In 1970, Rodney Steel took an expansive concept of Camarasauridae, encompassing all sauropods then known except diplodocoids and titanosaurs. In 1990, John S. McIntosh regarded Camarasauridae as made up of two subfamilies: Camarasaurinae, containing Camarasaurus, Aragosaurus, Euhelopus, and Tienshanosaurus, and Opisthocoelicaudiinae, containing Opisthocoelicaudia and Chondrosteosaurus. Dashanpusaurus, from the Middle Jurassic of China, was originally described as a camarasaurid, but was subsequently found to be a basal macronarian by phylogenetic analysis.

== Diagnostic characters ==
Several skeletal features have been used to characterize the camarasaurids. In the skull, these include an external narial diameter approximately 40% of the long-axis length of the skull, an arched internarial bar, a short muzzle anterior to the nares, and maxillary shelf.

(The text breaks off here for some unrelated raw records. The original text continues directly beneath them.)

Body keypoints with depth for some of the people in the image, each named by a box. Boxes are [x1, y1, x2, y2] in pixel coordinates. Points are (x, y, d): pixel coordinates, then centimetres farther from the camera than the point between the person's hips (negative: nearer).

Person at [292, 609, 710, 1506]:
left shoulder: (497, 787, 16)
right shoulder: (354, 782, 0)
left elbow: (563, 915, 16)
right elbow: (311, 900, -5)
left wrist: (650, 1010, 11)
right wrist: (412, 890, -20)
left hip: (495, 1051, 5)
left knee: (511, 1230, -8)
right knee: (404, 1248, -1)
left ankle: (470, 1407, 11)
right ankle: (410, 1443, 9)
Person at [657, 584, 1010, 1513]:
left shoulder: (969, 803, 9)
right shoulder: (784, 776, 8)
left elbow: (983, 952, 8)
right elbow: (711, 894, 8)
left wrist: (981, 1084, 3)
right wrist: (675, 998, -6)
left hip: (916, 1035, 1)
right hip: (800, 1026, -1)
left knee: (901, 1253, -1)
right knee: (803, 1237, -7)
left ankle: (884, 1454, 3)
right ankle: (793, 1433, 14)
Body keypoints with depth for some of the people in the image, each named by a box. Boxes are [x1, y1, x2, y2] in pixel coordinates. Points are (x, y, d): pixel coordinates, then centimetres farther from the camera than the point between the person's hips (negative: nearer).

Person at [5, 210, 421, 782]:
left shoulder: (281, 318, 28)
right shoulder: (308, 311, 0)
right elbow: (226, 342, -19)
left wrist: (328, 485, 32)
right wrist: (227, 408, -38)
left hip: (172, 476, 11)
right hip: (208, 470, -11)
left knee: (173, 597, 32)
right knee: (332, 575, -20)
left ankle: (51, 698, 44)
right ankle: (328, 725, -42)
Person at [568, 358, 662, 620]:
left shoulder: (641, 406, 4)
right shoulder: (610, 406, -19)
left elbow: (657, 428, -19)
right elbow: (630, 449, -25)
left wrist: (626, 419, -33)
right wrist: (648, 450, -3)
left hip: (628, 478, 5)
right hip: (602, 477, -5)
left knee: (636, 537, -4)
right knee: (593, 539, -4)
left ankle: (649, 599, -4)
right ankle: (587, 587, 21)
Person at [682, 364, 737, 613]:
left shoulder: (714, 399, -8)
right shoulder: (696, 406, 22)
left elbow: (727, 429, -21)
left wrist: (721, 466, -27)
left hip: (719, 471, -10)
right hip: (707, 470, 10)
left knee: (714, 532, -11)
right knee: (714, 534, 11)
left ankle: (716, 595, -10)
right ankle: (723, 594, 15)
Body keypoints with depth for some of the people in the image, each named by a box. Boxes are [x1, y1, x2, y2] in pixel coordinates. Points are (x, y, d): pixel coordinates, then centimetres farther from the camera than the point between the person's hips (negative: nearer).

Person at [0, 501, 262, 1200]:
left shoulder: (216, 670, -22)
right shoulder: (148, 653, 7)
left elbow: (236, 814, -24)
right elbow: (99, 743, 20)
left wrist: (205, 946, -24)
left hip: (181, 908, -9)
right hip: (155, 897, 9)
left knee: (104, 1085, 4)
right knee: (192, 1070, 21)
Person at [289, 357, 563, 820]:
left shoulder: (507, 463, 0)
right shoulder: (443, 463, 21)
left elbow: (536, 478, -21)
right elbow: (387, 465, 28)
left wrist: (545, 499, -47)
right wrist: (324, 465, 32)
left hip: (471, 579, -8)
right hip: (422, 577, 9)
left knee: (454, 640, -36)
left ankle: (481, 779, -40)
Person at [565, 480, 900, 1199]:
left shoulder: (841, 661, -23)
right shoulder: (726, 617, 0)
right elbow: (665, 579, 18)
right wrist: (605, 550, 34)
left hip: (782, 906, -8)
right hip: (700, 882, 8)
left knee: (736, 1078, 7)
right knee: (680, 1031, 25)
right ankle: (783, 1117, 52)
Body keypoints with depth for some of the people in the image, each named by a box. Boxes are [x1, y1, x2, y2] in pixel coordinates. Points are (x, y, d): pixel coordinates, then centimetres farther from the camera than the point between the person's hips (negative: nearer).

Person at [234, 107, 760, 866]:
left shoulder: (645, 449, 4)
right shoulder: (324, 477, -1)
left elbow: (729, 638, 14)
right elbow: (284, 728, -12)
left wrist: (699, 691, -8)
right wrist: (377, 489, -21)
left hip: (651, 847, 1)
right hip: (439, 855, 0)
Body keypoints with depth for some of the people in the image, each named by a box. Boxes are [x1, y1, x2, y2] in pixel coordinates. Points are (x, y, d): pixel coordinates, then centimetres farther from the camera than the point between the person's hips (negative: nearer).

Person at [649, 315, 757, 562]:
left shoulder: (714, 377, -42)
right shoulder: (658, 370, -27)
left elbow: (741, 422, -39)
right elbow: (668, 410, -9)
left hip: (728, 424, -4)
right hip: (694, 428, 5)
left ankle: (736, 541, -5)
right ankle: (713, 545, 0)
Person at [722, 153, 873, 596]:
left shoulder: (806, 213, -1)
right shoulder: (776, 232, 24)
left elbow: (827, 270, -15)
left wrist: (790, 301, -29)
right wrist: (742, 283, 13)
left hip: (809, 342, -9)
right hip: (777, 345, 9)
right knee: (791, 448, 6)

In the rest of the axial skeleton, these include flat ventral faces on the cervical vertebrae, a triangular flare to the neural spines of the middle and posterior dorsal vertebrae, and a concave posterior surface to the anterior thoracic ribs, as well as an external haemal canal across the anterior vertebrae of the tail. A reduction to two carpals, long metacarpals relative to the radius, and a twisted ischial shaft serve to identify the appendicular skeleton.

== Palaeobiogeography ==
Broadly speaking, camarasaurids occupied a distribution limited to the Laurasian continent during the Upper Jurassic. Most currently accepted camarasaurid specimens have been discovered in the Morrison Formation of North America, however some specimens from the African Tendaguru Formation have been speculated to belong to the genus Camarasaurus, and the closely related Lourinhasaurus was found in Portugal.

== Palaeoecology ==
Dental microwear indicates that camarasaurids had a narrow ecological niche breadth, as variability in microwear patterns between different camarasaurids is very low, and that they likely frequently migrated in search of new food sources. In North America, camarasaurids filled a similar niche to turiasaurs, while in Europe, where turiasaurs were present, camarasaurids and turiasaurs occupied clearly distinct niches due to niche partitioning.